Preliminary Observations of a Substrate-Based Radiotracer Biosensor for In Vivo Positron Emission Tomography Imaging of Tumor Transmembrane Protease ST14

Abstract

Imaging protease proteolysis with positron emission tomography (PET) has not been well documented in the literature, primarily due to the absence of suitable radiotracers. This study aims to develop a substrate-based radiotracer biosensor for ST14 protease to facilitate direct in vivo PET imaging of proteolysis. The design of the substrate-based radiotracer RQARK-DOTA-⁶⁸Ga is characterized by the inclusion of an ST14 substrate RQAR moiety and a Lys-DOTA-⁶⁸Ga moiety, linked via an ST14 cleavage site. The enzymatic cleavage of this radiotracer by ST14 protease was characterized in vitro, and the proteolysis of ST14 was further confirmed through in vivo PET imaging in tumors expressing ST14. RQARK-DOTA-⁶⁸Ga was specifically cleaved by ST14 protease to yield Lys-DOTA-⁶⁸Ga and RQAR moieties, whereas the d-isomer, rqark-DOTA-68Ga, was not susceptible to cleavage by ST14 protease. In vivo PET imaging demonstrated high tumor uptake of radioactive signal postinjection RQARK-DOTA-⁶⁸Ga in ST14-expressing AsPC-1 xenografts, with optimal accumulation observed 1 h postinjection. In contrast, the d-isomer radiotracer, rqark-DOTA-⁶⁸Ga, exhibited negligible tumor uptake, indicating a distinct preference for the substrate-based radiotracer in regions of ST14-mediated proteolysis. Radio-HPLC analysis following extraction from AsPC-1 tumors injected with RQARK-DOTA-⁶⁸Ga identified a radioactive peak corresponding to Lys-DOTA-⁶⁸Ga, confirming enzymatic cleavage and the generation of the anticipated radioactive product in the tumor tissue.
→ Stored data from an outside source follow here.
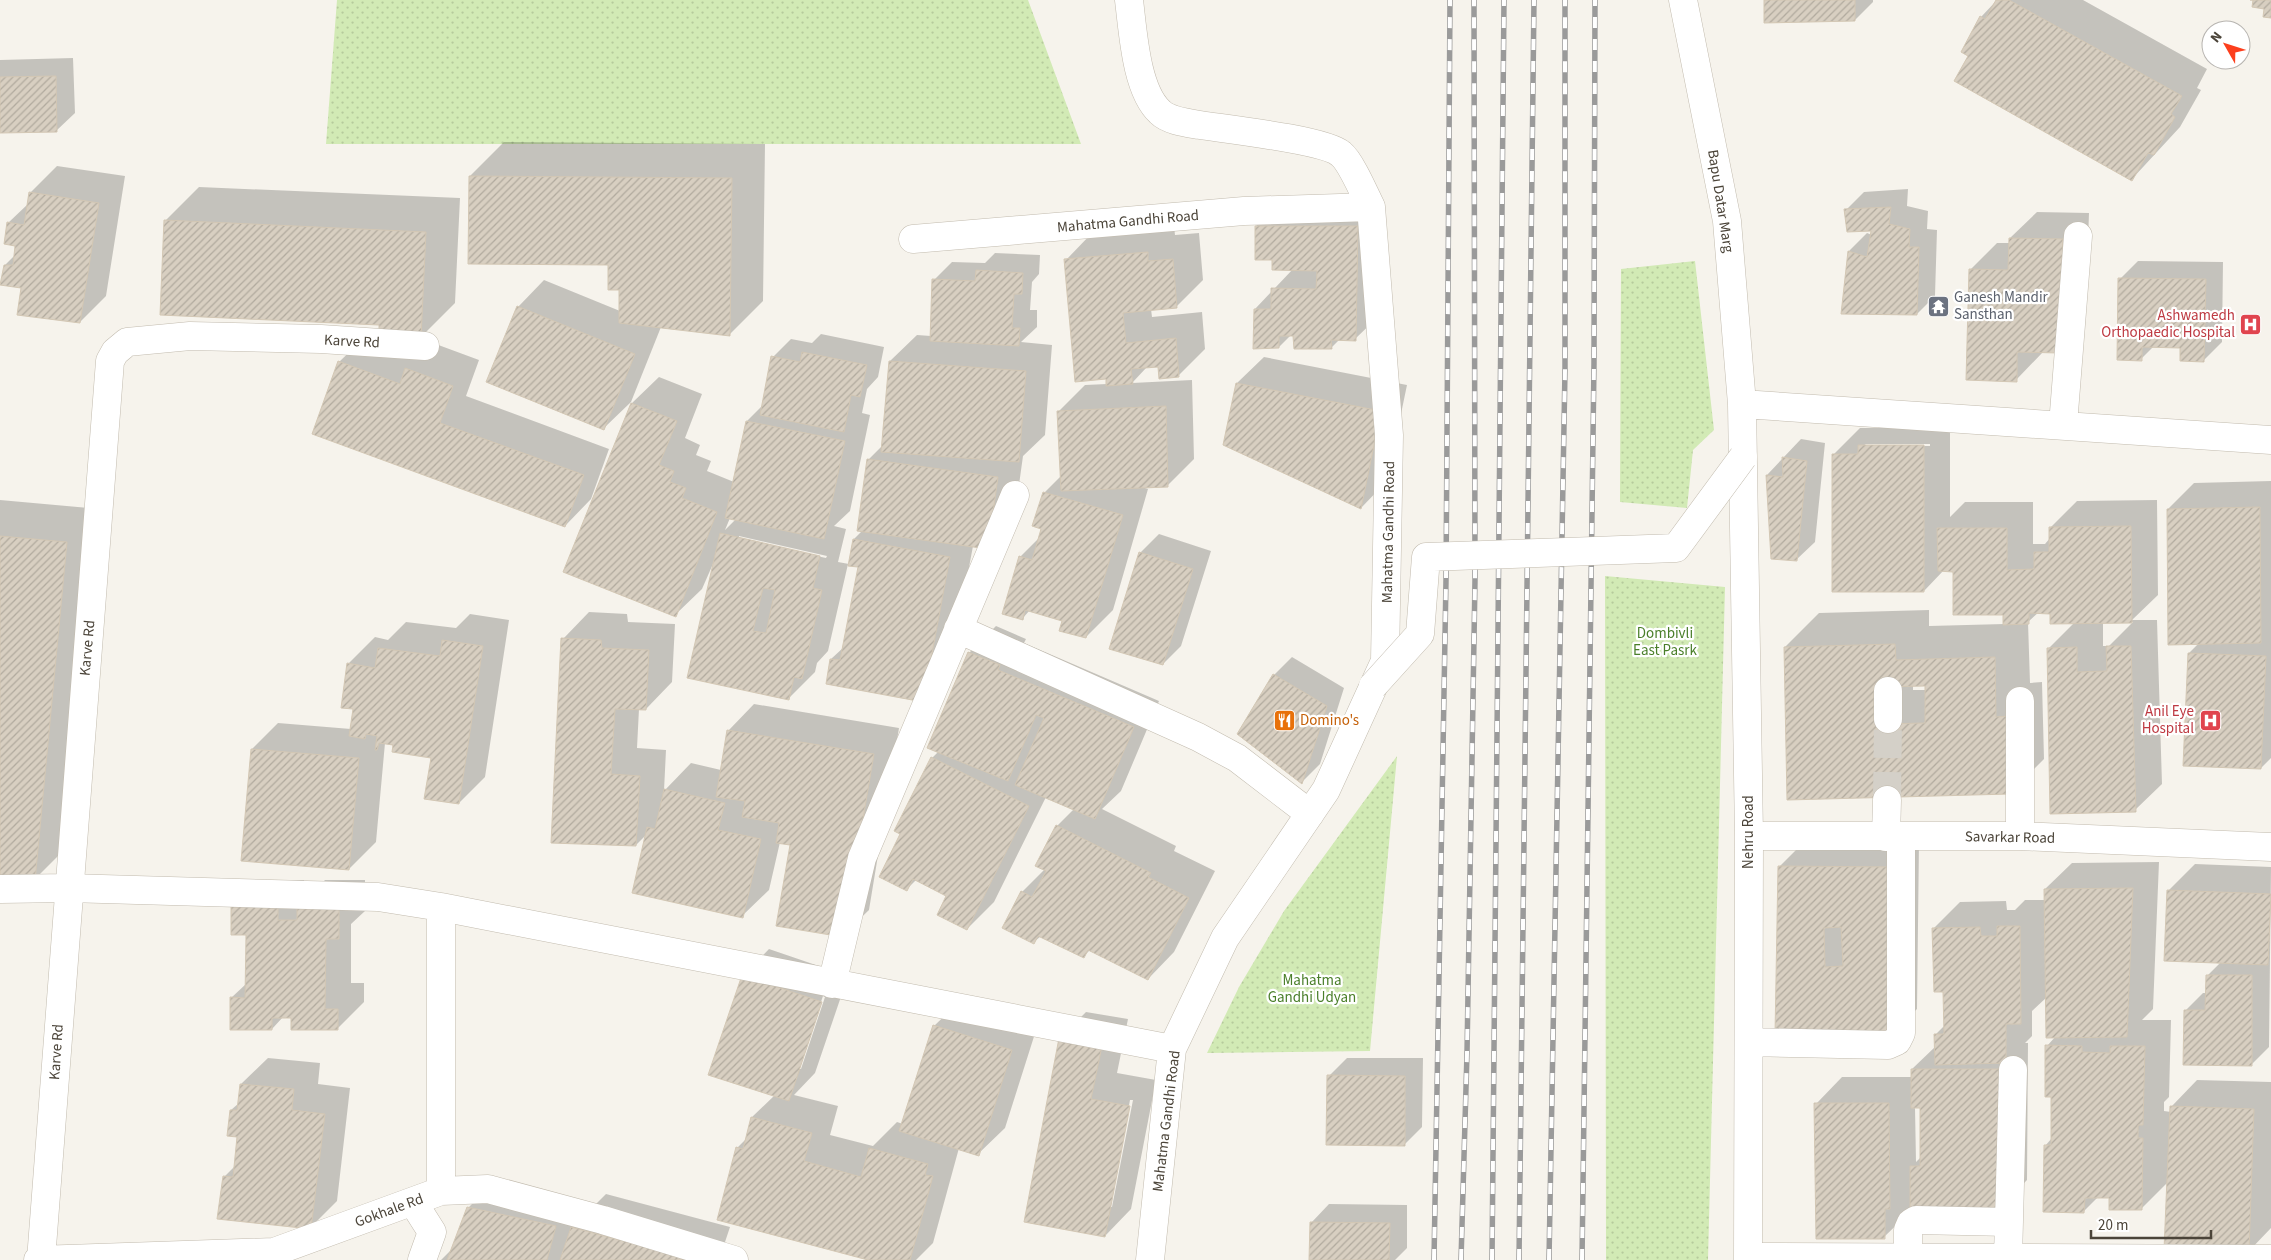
<svg xmlns="http://www.w3.org/2000/svg" width="2271" height="1260" font-family="'Source Sans 3',sans-serif">
	<style>
		.park { fill: url(#park-dots) }
		.shadow { fill: #0003; fill-rule: evenodd }
		.building { fill: url(#building-hatch); stroke: #d3c7b4; fill-rule: evenodd }
		.lines { fill: none; stroke-linecap: round; stroke-linejoin: round }
		.minor-tunnel { stroke: #d4d0c8; stroke-width: 28; stroke-dasharray: 28 14; stroke-linecap: butt }
		.minor-casing { stroke: #c2bbae; stroke-width: 29 }
		.minor { stroke: #fff; stroke-width: 28 }
		.rail-casing { stroke: #9a9a9a; stroke-width: 5.5 }
		.rail { stroke: #fff; stroke-width: 4; stroke-dasharray: 11; stroke-linecap: butt }
		.minor-bridge-casing { stroke: #c2bbae; stroke-width: 29; stroke-linecap: butt }
		.minor-bridge { stroke: #fff; stroke-width: 28 }
		.labels { text-anchor: middle; stroke-width: 4.5; stroke-linejoin: round; paint-order: stroke }
		.street-label { font-size: 15px; fill: #4b4439; stroke: #fff }
		.worship-label { font-size: 15px; fill: #5b616d; stroke: #fff; text-anchor: start }
		.health-label { font-size: 15px; fill: #be3a42; stroke: #fff; text-anchor: end }
		.park-label { font-size: 15px; fill: #4a7f2a; stroke: #fff }
		.food-label { font-size: 15px; fill: #c56008; stroke: #fff; text-anchor: start }
	</style>
	<defs>
		<pattern id="park-dots" width="8" height="8" patternUnits="userSpaceOnUse" patternTransform="scale(1.25)"><rect width="8" height="8" fill="#d2eab5"/><path d="M2 2h.1M6 6h.1" fill="none" stroke="#b6ca9c" stroke-width="1.8" stroke-linecap="round"/></pattern>
		<pattern id="building-hatch" width="6" height="6" patternUnits="userSpaceOnUse" patternTransform="scale(1.25)"><rect width="6" height="6" fill="#d8cfc1"/><path d="M-1 1l2-2M0 6l6-6M5 7l2-2" fill="none" stroke="#b1aa9e"/></pattern>
	</defs>
	<rect width="100%" height="100%" fill="#f6f3ec"/>
	<path class="park" d="M337 0H1028L1081 144H326Z
		M1695 261 1714 430 1693 450 1687 508 1620 502 1621 269Z
		M1605 576 1725 587 1708 1260H1606Z
		M1397 756 1370 1051 1207 1053 1239 987 1284 911Z"/>
	<path class="shadow" d="M1765 0H1873V2L1855 20Z
		M1997 0H2083L2207 69 2197 88 2201 90 2180 127 2132 179 1981 17Z
		M73 58 75 113 56 131 0 132V60Z
		M504 142 765 144 763 301 729 335 661 327 631 402 604 428 518 307 544 280 620 311V289L609 264 470 176Z
		M57 166 125 176 106 296 80 322 22 287 5 265 15 255 16 245 8 223 29 203 30 193Z
		M199 187 460 198 455 303 421 337 380 323 165 221Z
		M1908 189 1907 206 1928 211 1927 229 1937 230 1935 296 1917 314 1842 313 1849 251 1867 233 1872 235 1873 230 1846 210 1864 192Z
		M1283 200H1384L1382 313 1355 339H1340L1331 348 1291 335 1279 347 1255 309 1293 269 1273 259 1256 226Z
		M2037 212 2089 213 2085 326 2059 352H2043L2016 380 1970 270 1997 243H2010V238Z
		M1174 226 1175 235 1199 233 1203 280 1176 307 1151 309 1152 317 1202 312 1205 349 1179 375 1159 366 1147 367 1132 383 1192 380 1194 459 1167 486 1142 487 1148 489 1113 610 1086 637 1064 620 1030 610 1022 619 1020 557 1040 537 1042 528 1044 493 1061 476 1059 411 1085 385 1107 384V377L1066 260 1092 233Z
		M995 253 1040 255 1039 274 1032 282 1030 310H1037V327L1021 342 1052 345 1045 435 1023 456 1014 521 973 546 949 674 831 659 844 647 859 566 848 564 828 651 817 663 815 672 788 699 689 677 716 557 702 589 675 615 565 571 632 403 659 377 702 394 685 438 700 445 696 455 711 461 707 471 734 482 747 421 763 405 773 357 791 339 812 343 821 334 884 347 878 377 867 389 862 413 870 415 850 511 834 526 846 529 838 562 849 564 854 539 862 531 868 460 883 445 890 361 917 335 931 336 934 280 952 262 985 263ZM730 518 736 519 725 530ZM739 536 827 556 826 558 739 539Z
		M2138 261 2223 262 2222 342 2204 360 2181 347 2154 346 2141 359 2120 279Z
		M366 336 433 343 479 360 466 396 609 449 591 499 565 526 339 362Z
		M1264 357 1407 385 1387 481 1361 508 1237 383Z
		M1886 419H1950V517L1965 502H2033V544H2045L2050 538V528L2077 501 2157 500 2158 595 2132 620H2157L2162 784 2135 810 2048 649 2074 623 2051 612H2039L2028 622 2030 683 2042 682 2044 759 2010 793 1788 799 1785 647 1819 613 1929 610V626L2004 624V613L1954 570H1944L1924 591 1834 454 1860 428H1878ZM1866 444H1930V446H1863ZM2103 622H2133L2109 646H2103ZM1926 684V690H1913V685Z
		M1801 439 1825 443 1815 542 1796 560 1767 475Z
		M2271 481V758L2261 768 2189 653 2199 643 2168 509 2194 483Z
		M0 500 100 509 68 846 34 880 0 876Z
		M1159 534 1211 551 1181 646 1163 664 1140 553Z
		M589 612 627 614 628 622 675 624 672 682 646 709H639L637 748 666 750 664 791 691 763 721 770 728 731 754 704 899 728 869 910 842 936 791 844 780 842 769 890 742 916 647 834 636 845 563 639Z
		M470 614 509 620 485 777 459 803 432 757 385 743 376 842 349 869 252 749 278 723 351 729 355 708 348 664 375 637 388 640 406 622 456 628Z
		M996 626 1026 639 1024 643 1159 701 1121 791 1102 809 1176 846 1174 851 1215 871 1174 952 1148 979 1090 950 1083 957 1041 936 1034 942 1022 892 1045 869 1057 826 1074 809 1046 797 994 902 967 929 947 895 916 880 907 889 901 833 932 758 939 751 928 747 969 653Z
		M1292 657 1344 688 1320 764 1302 782 1274 675Z
		M1806 840 1919 841 1917 1009 1890 1035 1777 1034 1779 867Z
		M2159 862 2153 1009 2142 1020H2171L2169 1097 2164 1102V1111L2171 1112V1107L2197 1080 2271 1082V1228L2249 1251 2168 1182 2141 1209 2110 1197H2098L2084 1211 2045 1146 2052 1138 2053 1096 2047 1046 2056 1036 2047 997 2032 1011V1036L2025 1043H2028L2027 1180 2001 1207 1911 1211 1884 1237 1816 1104 1842 1077H1912V1069L1936 1046V1034L1945 1025 1944 990 1934 928 1960 902 2006 901 2007 910H2015L2025 900H2045V889L2072 863ZM1915 1107H1921V1157L1916 1162Z
		M2195 864 2271 867 2269 1047 2251 1065 2185 1011 2203 993H2207V976L2221 962 2166 960 2169 890Z
		M259 880H304V894H311L325 880H365V911L351 924V983H364V1002L337 1029 292 1017H283L272 1029 231 998 247 983Z
		M769 949 848 976 815 1073 794 1095 838 1106 830 1135 873 1146 897 1122 903 1124 934 1026 961 1000 1038 1024 1005 1128 978 1154 959 1148 933 1243 916 1260H873L737 1148 747 1138 752 1117 775 1095 743 976ZM823 996 825 997 801 1069H798Z
		M1086 1012 1128 1019 1117 1073 1156 1080 1131 1209 1105 1236 1060 1038ZM1130 1100H1133L1112 1207H1110Z
		M268 1058 320 1063 318 1084 350 1088 337 1201 310 1228 224 1177 236 1165 239 1136 231 1110 239 1103 241 1084Z
		M1347 1058H1423L1422 1127 1404 1145 1329 1076Z
		M495 1181 575 1225 606 1194 730 1227 719 1260H441L453 1248 468 1208Z
		M1329 1204 1407 1205V1248L1395 1260H1310L1311 1223Z"/>
	<path class="building" d="M1764 0H1855V21L1764 23Z
		M1996 0H2009L2182 96 2171 114 2175 117 2154 155 2148 153 2132 181 1954 81 1968 56 1961 52 1980 16 1985 19Z
		M2250 0H2271V18L2263 17 2264 9 2252 7 2253 0Z
		M56 76 57 132 0 133V77Z
		M469 176 732 178 730 336 619 323V290H608V265L468 264Z
		M29 192 99 203 80 323 17 315 21 288 0 285 4 265H13L15 246 4 244 7 222 24 225Z
		M1891 207 1889 224 1910 229 1909 247H1919L1917 315 1841 314 1848 251 1867 257 1871 231 1847 232 1844 209Z
		M164 220 426 232 421 338 379 337V325L160 315Z
		M1255 226H1358L1356 341 1331 340 1332 349H1294L1293 336H1279V348L1253 349 1254 309H1271V288L1316 289 1317 271 1272 270V260H1255Z
		M2009 238 2063 239 2059 353 2017 352V382L1966 380 1969 269 2008 270Z
		M1148 252V261L1173 259 1177 308 1123 313 1126 343 1176 338 1179 377 1159 379 1158 367 1131 369 1133 384 1106 386V379L1075 382 1064 259Z
		M976 270 1023 273 1022 294H1014L1012 328H1020L1019 346 930 341 932 279 975 281Z
		M2118 278 2206 279 2204 362 2180 361V348L2142 347V361L2117 360Z
		M517 306 635 354 604 430 486 382Z
		M802 352 867 365 860 397 851 395 844 432 760 415 771 356 800 362Z
		M338 361 400 384 405 368 453 386 440 423 584 475 565 527 312 434Z
		M889 361 1026 371 1019 462 881 452Z
		M1236 383 1381 411 1361 509 1223 445Z
		M631 403 677 421 659 465 674 471 670 482 686 488 682 498 717 512 676 617 563 572Z
		M1166 406 1168 487 1061 491 1057 411Z
		M746 421 845 441 824 539 725 518Z
		M1858 445H1924V592H1832V454H1858Z
		M1782 457 1807 461 1797 561 1771 559 1766 475 1783 477Z
		M867 459 998 477 988 549 857 531Z
		M1043 492 1123 515 1086 638 1059 631 1062 621 1025 610 1023 620 1002 614 1019 556 1032 560 1041 529 1032 526Z
		M2260 507 2261 643 2168 645 2167 509Z
		M2131 526 2132 623 2050 624V614L2029 613V624L2003 625V615H1953V572L1938 571 1937 528H2007V570L2034 569V552H2049V527Z
		M720 533 820 556 813 588 822 590 802 679 794 677 789 700 687 678ZM763 588 775 590 766 633 753 631Z
		M0 536 67 542 35 881 0 878Z
		M853 539 950 557 923 702 826 684 830 659 840 660 858 567 848 566Z
		M1139 552 1193 569 1163 665 1109 649Z
		M561 638 601 640 602 648 649 650 646 710 615 709 611 774 640 776 636 846 551 843Z
		M442 640 483 646 459 804 424 799 431 758 392 752 393 745 379 743 377 750H375L377 736 366 734 365 739 349 736 353 709 341 708 347 663 375 668 378 648 440 656Z
		M1895 644 1896 660 1995 657 1996 717 2008 716 2010 794 1787 800 1784 647ZM1925 686V723L1879 724 1878 687Z
		M2106 646H2131L2136 812 2050 814 2047 648 2077 647V672L2107 671Z
		M968 652 1000 665 998 670 1134 727 1095 819 1015 785 1044 718 1036 715 1008 781 927 748Z
		M2188 653 2266 656 2261 769 2183 766Z
		M1273 674 1327 706 1302 784 1237 734Z
		M727 730 874 754 843 937 776 926 790 845 776 843 779 823 742 817 745 801 716 797Z
		M251 749 359 758 349 870 241 861Z
		M931 757 1029 806 967 930 937 915 946 896 913 879 907 891 879 877 900 834 894 831Z
		M664 789 725 803 718 830 761 839 743 918 632 893 647 827 655 829Z
		M1056 825 1151 873 1148 877 1189 898 1148 980 1088 950 1084 958 1038 936 1034 944 1002 928 1021 891 1032 897 1046 871 1035 866Z
		M1778 866 1893 867 1891 1037 1775 1035ZM1841 927 1843 966 1825 967 1824 928Z
		M2133 888 2127 1037 2046 1038 2044 889Z
		M2167 890 2271 894 2268 965 2164 961Z
		M231 906H278V920H297V906H339V939H326L325 1009H338V1030H291V1018H272V1030H230V997L245 998 246 935H231Z
		M1997 926H2020L2021 1024H2006V1063L1935 1065 1934 1034H1944L1943 992H1934L1932 928 1980 927 1981 936H1997Z
		M742 975 822 1002 789 1101 708 1075Z
		M2206 975H2252V1066L2183 1065 2184 1010H2205Z
		M933 1025 1012 1050 979 1156 899 1131Z
		M1059 1038 1102 1046 1091 1099 1130 1106 1105 1237 1024 1222Z
		M2045 1045 2082 1046V1052L2110 1053V1046H2145L2143 1125H2138V1138H2143L2142 1210H2109V1198H2085L2084 1213 2043 1212 2044 1145H2051V1097H2045Z
		M1911 1069H2002L2001 1208H1910V1166H1920V1108H1911Z
		M1327 1075 1405 1076V1146L1326 1145Z
		M240 1084 294 1089 292 1110 325 1114 311 1229 217 1219 223 1176 233 1177 237 1137 227 1136 230 1110H237Z
		M1814 1103H1889L1890 1209H1885V1239H1816Z
		M2170 1106 2254 1109 2249 1252 2164 1250Z
		M751 1117 812 1133 804 1161 861 1177 869 1148 928 1164 925 1175 933 1176 910 1260H868L717 1220 736 1147 743 1149Z
		M467 1207 556 1226 547 1260H447Z
		M1310 1222 1390 1223 1389 1260H1309Z
		M571 1227 694 1260H560Z"/>
	<g class="lines">
		<path class="minor-tunnel" d="M1887 800 1888 719"/>
		<defs>
			<path id="minor" d="M1129 0C1133 32 1136 90 1160 112 1169 121 1188 123 1200 125 1226 129 1325 140 1341 154 1351 162 1365 195 1371 207L1389 435 1385 661 1326 790 1225 938 1172 1049 1150 1260
				M1683 0 1727 221 1742 404 1749 836 1748 1260
				M913 239 1244 211 1371 207
				M1742 404 2271 440
				M2063 425 2078 236
				M958 629 1198 737 1237 758 1310 814
				M2020 701V836
				M1888 719V691
				M1749 836H2020L2271 847
				M1886 837 1887 800
				M0 889 68 888 378 897 441 907 1172 1049
				M832 984 862 858 1015 495
				M1749 1042 1888 1045 1897 1041 1901 1033V837
				M441 1191V907
				M413 1202 432 1232 422 1260
				M1748 1257 2271 1259
				M1908 1258V1230L1911 1223 1916 1220 2009 1222
				M2008 1258 2013 1070
				M38 1260 274 1252 441 1191 488 1189 603 1220 734 1260
				M41 1260 110 361 115 352 127 342 190 336 321 339 425 346"/>
		</defs>
		<use href="#minor" class="minor-casing"/>
		<use href="#minor" class="minor"/>
		<defs>
			<path id="rail" d="M1434 1260 1446 580 1450 0
				M1461 1260 1467 1053 1475 580 1474 0
				M1492 1260 1504 0
				M1519 1260 1534 0
				M1549 1260 1565 370V0
				M1582 1260 1594 363 1595 0"/>
		</defs>
		<use href="#rail" class="rail-casing"/>
		<use href="#rail" class="rail"/>
		<defs>
			<path id="minor-bridge" d="M1373 686 1420 634 1426 557 1676 548 1743 457"/>
		</defs>
		<use href="#minor-bridge" class="minor-bridge-casing"/>
		<use href="#minor-bridge" class="minor-bridge"/>
	</g>
	<defs>
		<symbol id="temple-square" viewBox="-11 -11 22 22"><rect x="-9" y="-9" width="18" height="18" rx="4" fill="#6b7280" stroke="#fff"/><path d="M0-6L5-2H3V0L6.5 2.5H4V6H1.5V3h-3V6H-4V2.5H-6.5L-3 0V-2H-5Z" fill="#fff"/></symbol>
		<symbol id="hospital-square" viewBox="-11 -11 22 22"><rect x="-9" y="-9" width="18" height="18" rx="4" fill="#e0444e" stroke="#fff"/><path d="M-5-5h3v3.5h4V-5h3V5h-3V1.5h-4V5h-3Z" fill="#fff"/></symbol>
		<symbol id="restaurant-square" viewBox="-11 -11 22 22"><rect x="-9" y="-9" width="18" height="18" rx="4" fill="#e8710a" stroke="#fff"/><path d="M-5-6h1v4h1v-4h1v4h1v-4h1v5L-1.5 .5V6h-2V.5L-5-1ZM5-6V6H3V1.5H1.5Q1.5-4 5-6Z" fill="#fff"/></symbol>
	</defs>
	<g fill-rule="evenodd">
		<use href="#temple-square" x="1926" y="294" width="25" height="25"/>
		<use href="#hospital-square" x="2238" y="312" width="25" height="25"/>
		<use href="#restaurant-square" x="1272" y="708" width="25" height="25"/>
		<use href="#hospital-square" x="2198" y="708" width="25" height="25"/>
	</g>
	<g class="labels">
		<g class="street-label">
			<text transform="translate(1721 201) rotate(81)" y="5">Bapu Datar Marg</text>
			<text transform="translate(1128 221) rotate(-5)" y="5">Mahatma Gandhi Road</text>
			<text transform="translate(352 341) rotate(3)" y="5">Karve Rd</text>
			<text transform="translate(1388 532) rotate(-89)" y="5">Mahatma Gandhi Road</text>
			<text transform="translate(87 648) rotate(-85)" y="5">Karve Rd</text>
			<text transform="translate(1748 832) rotate(-90)" y="5">Nehru Road</text>
			<text transform="translate(2010 837) rotate(1)" y="5">Savarkar Road</text>
			<text transform="translate(56 1052) rotate(-86)" y="5">Karve Rd</text>
			<text transform="translate(1166 1121) rotate(-83)" y="5">Mahatma Gandhi Road</text>
			<text transform="translate(389 1210) rotate(-20)" y="5">Gokhale Rd</text>
		</g>
		<g class="worship-label">
			<text x="1954" y="302">Ganesh Mandir<tspan x="1954" dy="17">Sansthan</tspan></text>
		</g>
		<g class="health-label">
			<text x="2235" y="320">Ashwamedh<tspan x="2235" dy="17">Orthopaedic Hospital</tspan></text>
			<text x="2194" y="716">Anil Eye<tspan x="2194" dy="17">Hospital</tspan></text>
		</g>
		<g class="park-label">
			<text x="1665" y="638">Dombivli<tspan x="1665" dy="17">East Pasrk</tspan></text>
			<text x="1312" y="985">Mahatma<tspan x="1312" dy="17">Gandhi Udyan</tspan></text>
		</g>
		<g class="food-label">
			<text x="1300" y="725">Domino's</text>
		</g>
	</g>
	<g transform="translate(2226 45) rotate(309)"><circle r="24" fill="#ffffff" stroke="#b7b4b0"/>
	<path d="M0-4L9 19L0 12L-9 19Z" fill="#fc3f1d"/>
	<text y="-8" font-size="14" font-weight="bold" text-anchor="middle" fill="#4b4439">N</text>
	</g>
	<path d="M2091 1230v8h120v-8" fill="none" stroke="#4b4439" stroke-width="2.5"/>
	<text x="2098" y="1230" font-size="15" fill="#4b4439" stroke="#ffffff" stroke-width="4" paint-order="stroke">20 m</text>
</svg>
Preliminary results indicate that a novel strategy for noninvasive in vivo positron emission tomography imaging of the transmembrane protease ST14 in tumors has been introduced through the development and application of a substrate-based radiotracer biosensor. The radiotracer RQARK-DOTA-⁶⁸Ga, capable of producing imaging signals through structural changes triggered by substrate cleavage, has proven its ST14-targeting potency in both in vitro enzymatic assays and in vivo PET imaging.